### Work to be completed
Give back the full set of entries that follows, exactly as written.

Excerpts from a dataset:
..........
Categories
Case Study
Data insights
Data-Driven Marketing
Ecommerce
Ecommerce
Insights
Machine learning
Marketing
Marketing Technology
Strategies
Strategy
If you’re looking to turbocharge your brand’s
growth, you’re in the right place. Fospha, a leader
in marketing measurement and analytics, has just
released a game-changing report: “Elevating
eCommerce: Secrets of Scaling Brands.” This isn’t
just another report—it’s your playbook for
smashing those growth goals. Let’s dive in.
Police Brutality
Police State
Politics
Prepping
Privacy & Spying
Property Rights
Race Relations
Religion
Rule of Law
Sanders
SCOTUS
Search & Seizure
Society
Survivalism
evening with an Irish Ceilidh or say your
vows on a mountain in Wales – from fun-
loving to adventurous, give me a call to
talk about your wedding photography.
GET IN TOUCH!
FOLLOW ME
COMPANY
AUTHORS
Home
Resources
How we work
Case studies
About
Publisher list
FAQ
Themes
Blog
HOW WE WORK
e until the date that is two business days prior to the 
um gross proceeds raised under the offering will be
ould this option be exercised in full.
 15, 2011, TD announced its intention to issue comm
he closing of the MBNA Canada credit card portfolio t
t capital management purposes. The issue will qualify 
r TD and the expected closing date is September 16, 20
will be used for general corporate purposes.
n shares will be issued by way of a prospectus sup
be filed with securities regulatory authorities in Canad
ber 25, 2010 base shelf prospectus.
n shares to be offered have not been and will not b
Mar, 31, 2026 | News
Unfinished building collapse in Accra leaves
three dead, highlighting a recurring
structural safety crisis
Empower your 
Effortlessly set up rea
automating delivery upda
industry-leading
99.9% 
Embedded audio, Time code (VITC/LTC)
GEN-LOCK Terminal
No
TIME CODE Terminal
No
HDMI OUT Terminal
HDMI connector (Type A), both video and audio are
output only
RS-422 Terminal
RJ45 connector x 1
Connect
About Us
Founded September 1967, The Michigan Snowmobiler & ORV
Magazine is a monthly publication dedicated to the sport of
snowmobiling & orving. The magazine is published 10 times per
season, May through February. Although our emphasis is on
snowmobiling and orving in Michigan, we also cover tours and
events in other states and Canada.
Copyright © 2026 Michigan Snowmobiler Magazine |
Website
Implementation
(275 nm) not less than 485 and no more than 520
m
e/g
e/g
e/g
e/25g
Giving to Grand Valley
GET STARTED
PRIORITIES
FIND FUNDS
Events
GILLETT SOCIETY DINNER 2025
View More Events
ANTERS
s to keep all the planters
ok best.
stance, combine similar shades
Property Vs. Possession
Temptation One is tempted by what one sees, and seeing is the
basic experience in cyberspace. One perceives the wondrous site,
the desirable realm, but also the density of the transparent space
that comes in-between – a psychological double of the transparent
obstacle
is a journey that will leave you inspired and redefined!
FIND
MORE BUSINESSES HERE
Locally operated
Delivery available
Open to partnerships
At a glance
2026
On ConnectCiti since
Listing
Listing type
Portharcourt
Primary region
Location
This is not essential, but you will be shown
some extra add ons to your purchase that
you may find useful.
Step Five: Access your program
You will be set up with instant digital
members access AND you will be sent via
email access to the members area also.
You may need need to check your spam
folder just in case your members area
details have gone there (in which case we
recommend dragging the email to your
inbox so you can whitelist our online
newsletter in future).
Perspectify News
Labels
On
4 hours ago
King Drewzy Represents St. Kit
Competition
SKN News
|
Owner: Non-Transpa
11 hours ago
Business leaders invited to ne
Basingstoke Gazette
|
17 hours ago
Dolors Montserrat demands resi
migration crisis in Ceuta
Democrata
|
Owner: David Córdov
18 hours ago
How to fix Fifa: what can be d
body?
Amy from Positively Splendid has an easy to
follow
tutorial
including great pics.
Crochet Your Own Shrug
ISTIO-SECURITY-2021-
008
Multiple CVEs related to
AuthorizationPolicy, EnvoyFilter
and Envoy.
..........
### Output
Categories
Case Study
Data insights
Data-Driven Marketing
Ecommerce
Ecommerce
Insights
Machine learning
Marketing
Marketing Technology
Strategies
Strategy
If you’re looking to turbocharge your brand’s
growth, you’re in the right place. Fospha, a leader
in marketing measurement and analytics, has just
released a game-changing report: “Elevating
eCommerce: Secrets of Scaling Brands.” This isn’t
just another report—it’s your playbook for
smashing those growth goals. Let’s dive in.
Police Brutality
Police State
Politics
Prepping
Privacy & Spying
Property Rights
Race Relations
Religion
Rule of Law
Sanders
SCOTUS
Search & Seizure
Society
Survivalism
evening with an Irish Ceilidh or say your
vows on a mountain in Wales – from fun-
loving to adventurous, give me a call to
talk about your wedding photography.
GET IN TOUCH!
FOLLOW ME
COMPANY
AUTHORS
Home
Resources
How we work
Case studies
About
Publisher list
FAQ
Themes
Blog
HOW WE WORK
e until the date that is two business days prior to the 
um gross proceeds raised under the offering will be
ould this option be exercised in full.
 15, 2011, TD announced its intention to issue comm
he closing of the MBNA Canada credit card portfolio t
t capital management purposes. The issue will qualify 
r TD and the expected closing date is September 16, 20
will be used for general corporate purposes.
n shares will be issued by way of a prospectus sup
be filed with securities regulatory authorities in Canad
ber 25, 2010 base shelf prospectus.
n shares to be offered have not been and will not b
Mar, 31, 2026 | News
Unfinished building collapse in Accra leaves
three dead, highlighting a recurring
structural safety crisis
Empower your 
Effortlessly set up rea
automating delivery upda
industry-leading
99.9% 
Embedded audio, Time code (VITC/LTC)
GEN-LOCK Terminal
No
TIME CODE Terminal
No
HDMI OUT Terminal
HDMI connector (Type A), both video and audio are
output only
RS-422 Terminal
RJ45 connector x 1
Connect
About Us
Founded September 1967, The Michigan Snowmobiler & ORV
Magazine is a monthly publication dedicated to the sport of
snowmobiling & orving. The magazine is published 10 times per
season, May through February. Although our emphasis is on
snowmobiling and orving in Michigan, we also cover tours and
events in other states and Canada.
Copyright © 2026 Michigan Snowmobiler Magazine |
Website
Implementation
(275 nm) not less than 485 and no more than 520
m
e/g
e/g
e/g
e/25g
Giving to Grand Valley
GET STARTED
PRIORITIES
FIND FUNDS
Events
GILLETT SOCIETY DINNER 2025
View More Events
ANTERS
s to keep all the planters
ok best.
stance, combine similar shades
Property Vs. Possession
Temptation One is tempted by what one sees, and seeing is the
basic experience in cyberspace. One perceives the wondrous site,
the desirable realm, but also the density of the transparent space
that comes in-between – a psychological double of the transparent
obstacle
is a journey that will leave you inspired and redefined!
FIND
MORE BUSINESSES HERE
Locally operated
Delivery available
Open to partnerships
At a glance
2026
On ConnectCiti since
Listing
Listing type
Portharcourt
Primary region
Location
This is not essential, but you will be shown
some extra add ons to your purchase that
you may find useful.
Step Five: Access your program
You will be set up with instant digital
members access AND you will be sent via
email access to the members area also.
You may need need to check your spam
folder just in case your members area
details have gone there (in which case we
recommend dragging the email to your
inbox so you can whitelist our online
newsletter in future).
Perspectify News
Labels
On
4 hours ago
King Drewzy Represents St. Kit
Competition
SKN News
|
Owner: Non-Transpa
11 hours ago
Business leaders invited to ne
Basingstoke Gazette
|
17 hours ago
Dolors Montserrat demands resi
migration crisis in Ceuta
Democrata
|
Owner: David Córdov
18 hours ago
How to fix Fifa: what can be d
body?
Amy from Positively Splendid has an easy to
follow
tutorial
including great pics.
Crochet Your Own Shrug
ISTIO-SECURITY-2021-
008
Multiple CVEs related to
AuthorizationPolicy, EnvoyFilter
and Envoy.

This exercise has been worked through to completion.